Я задумалась и прозевала момент, когда дверь директорского кабинета открылась и в приемную, тихо переговариваясь, вышли бухгалтер и кассир. В щель закрывающейся двери тут же ужом ввинтился Ослик ИО.
— Куда без очереди?! — взревел режиссер.
Поздно: дверь уже закрылась.
— Вот какашка, — заглазно обругал Слава бессовестного Буряка.
— Тебя прямо переклинило, — посетовала я.
— А что, скажешь, он это не… не удобрение? — Слава кивнул на дверь.
— Удобрение, — покосившись на секретаршу, которую чары кокетливого Ослика не оставили равнодушной, шепнула я в ответ. — Но ты же знаешь, что удобрения приносят пользу.
— И воняют, — буркнул Слава.
Дверь снова скрипнула. В приемную выскочил Буряк, проявляющий поразительное проворство.
— Все, я договорился, что забираю твой материал, — радостно сообщил он мне. — Шеф санкционировал обмен: мне — твое задание, тебе— мое.
— А какое у тебя задание? — насторожилась я.
— Тоже репортаж в «Крим-инфо», — легко отмахнулся Ослик. — Какой-то любитель экстрима только что попал под трамвай. Говорят, задавило парня к чертовой матери, не труп — а мясная нарезка.
— Ой, боженьки! — ахнула я. — Миленькое заданьице я себе выменяла! Хрен редьки не слаще!
Режиссер Слава, успевший взяться за ручку директорской двери, демонически захохотал и назидательно изрек:
— Круговорот дерьма в природе!
И на сей раз я не стала с ним спорить. Зато Вадик ворчал, не переставая: и когда собирался на съемку, и в машине по дороге к месту трагедии.
— Я вам кто, служебная собака?! — кипятился оператор. — Ночь провел в компании ментов и спасателей, ждал взрыва бомбы. С утра пораньше шлялся по ментовским коридорам, потом гонялся за женой убийцы, а теперь еще трамвайного жмурика снимать… А я, между прочим, успел пообедать! Мне кровавые сцены на сытый желудок вредны!
— А я и натощак их с трудом перевариваю, — буркнула я, опасливо выглядывая в окошко автомобиля.
Мы уже прибыли на место, и добросовестный Саша старался подогнать машину максимально близко к месту действия. Я искренне опасалась, что наступлю в лужу крови, едва открою дверцу.
— Да не вибрируй ты, — с досадой сказал мне Вадик, заметив и правильно оценив мою нерешительность. — С жертвой я сам разберусь, а ты давай, топай в народ. Кого мы там трясти будем?
«Трясти»— это в переводе с операторского значит «интервьюировать».
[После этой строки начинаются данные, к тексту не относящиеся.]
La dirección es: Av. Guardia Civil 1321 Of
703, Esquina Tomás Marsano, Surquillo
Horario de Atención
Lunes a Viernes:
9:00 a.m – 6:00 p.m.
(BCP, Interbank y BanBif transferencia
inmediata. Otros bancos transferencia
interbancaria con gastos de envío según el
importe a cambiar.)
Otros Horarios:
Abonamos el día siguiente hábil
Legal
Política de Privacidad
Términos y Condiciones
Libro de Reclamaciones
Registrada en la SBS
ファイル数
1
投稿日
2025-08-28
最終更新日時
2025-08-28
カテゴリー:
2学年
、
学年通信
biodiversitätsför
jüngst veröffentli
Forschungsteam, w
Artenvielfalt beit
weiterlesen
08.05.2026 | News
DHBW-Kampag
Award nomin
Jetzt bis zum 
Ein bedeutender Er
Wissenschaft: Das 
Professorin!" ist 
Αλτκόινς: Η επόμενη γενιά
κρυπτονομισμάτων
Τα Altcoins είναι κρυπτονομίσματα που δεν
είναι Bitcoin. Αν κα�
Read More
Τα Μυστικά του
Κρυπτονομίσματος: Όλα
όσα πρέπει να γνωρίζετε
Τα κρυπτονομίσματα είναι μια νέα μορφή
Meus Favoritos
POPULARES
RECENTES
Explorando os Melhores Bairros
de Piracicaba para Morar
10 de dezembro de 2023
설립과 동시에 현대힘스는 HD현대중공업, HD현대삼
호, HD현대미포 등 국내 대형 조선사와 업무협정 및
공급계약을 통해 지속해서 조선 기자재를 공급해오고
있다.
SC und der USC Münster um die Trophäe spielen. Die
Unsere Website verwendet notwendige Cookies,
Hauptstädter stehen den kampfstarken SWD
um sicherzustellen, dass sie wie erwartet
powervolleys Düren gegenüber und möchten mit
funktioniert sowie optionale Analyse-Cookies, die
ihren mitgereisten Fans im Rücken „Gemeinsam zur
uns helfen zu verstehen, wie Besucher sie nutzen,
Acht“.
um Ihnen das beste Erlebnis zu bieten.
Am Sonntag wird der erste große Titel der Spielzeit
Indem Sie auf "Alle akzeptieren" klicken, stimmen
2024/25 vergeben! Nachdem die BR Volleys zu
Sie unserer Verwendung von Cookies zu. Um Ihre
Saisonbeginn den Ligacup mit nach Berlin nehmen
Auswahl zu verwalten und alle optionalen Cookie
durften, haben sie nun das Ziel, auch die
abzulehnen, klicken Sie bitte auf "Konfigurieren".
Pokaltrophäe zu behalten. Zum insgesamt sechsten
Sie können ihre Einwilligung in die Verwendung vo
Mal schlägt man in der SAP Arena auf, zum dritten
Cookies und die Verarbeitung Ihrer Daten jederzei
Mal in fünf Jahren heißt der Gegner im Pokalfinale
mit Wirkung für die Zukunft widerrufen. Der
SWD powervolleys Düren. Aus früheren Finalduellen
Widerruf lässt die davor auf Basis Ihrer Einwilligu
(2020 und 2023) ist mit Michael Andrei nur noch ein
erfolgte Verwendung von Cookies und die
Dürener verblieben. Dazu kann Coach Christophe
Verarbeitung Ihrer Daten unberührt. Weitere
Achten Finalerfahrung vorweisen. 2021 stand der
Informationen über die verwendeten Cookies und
— Директор спортивного клуба «Экстрим» вызвался добровольцем, — отозвалась я, послушно высматривая в толпе знакомого персонажа.
— Севка, что ли? — хмыкнул Вадик, вылезая из машины. — Небось сам и позвонил, да?
Севастьян Лосев, директор клуба «Экстрим», — весьма колоритная фигура. Долговязый жилистый парень с острым носом и прической «под горшок». Руки у Севы непропорционально длинные, большие ладони, похожие на снегоуборочные лопаты, свисают до колен. Сами же колени полусогнуты и легко пружинят в суставах, так что Сева похож на поджарую обезьяну, которая готова в любую секунду сигануть с земли на ветку и умчаться, отчаянно гикая, по вершинам деревьев.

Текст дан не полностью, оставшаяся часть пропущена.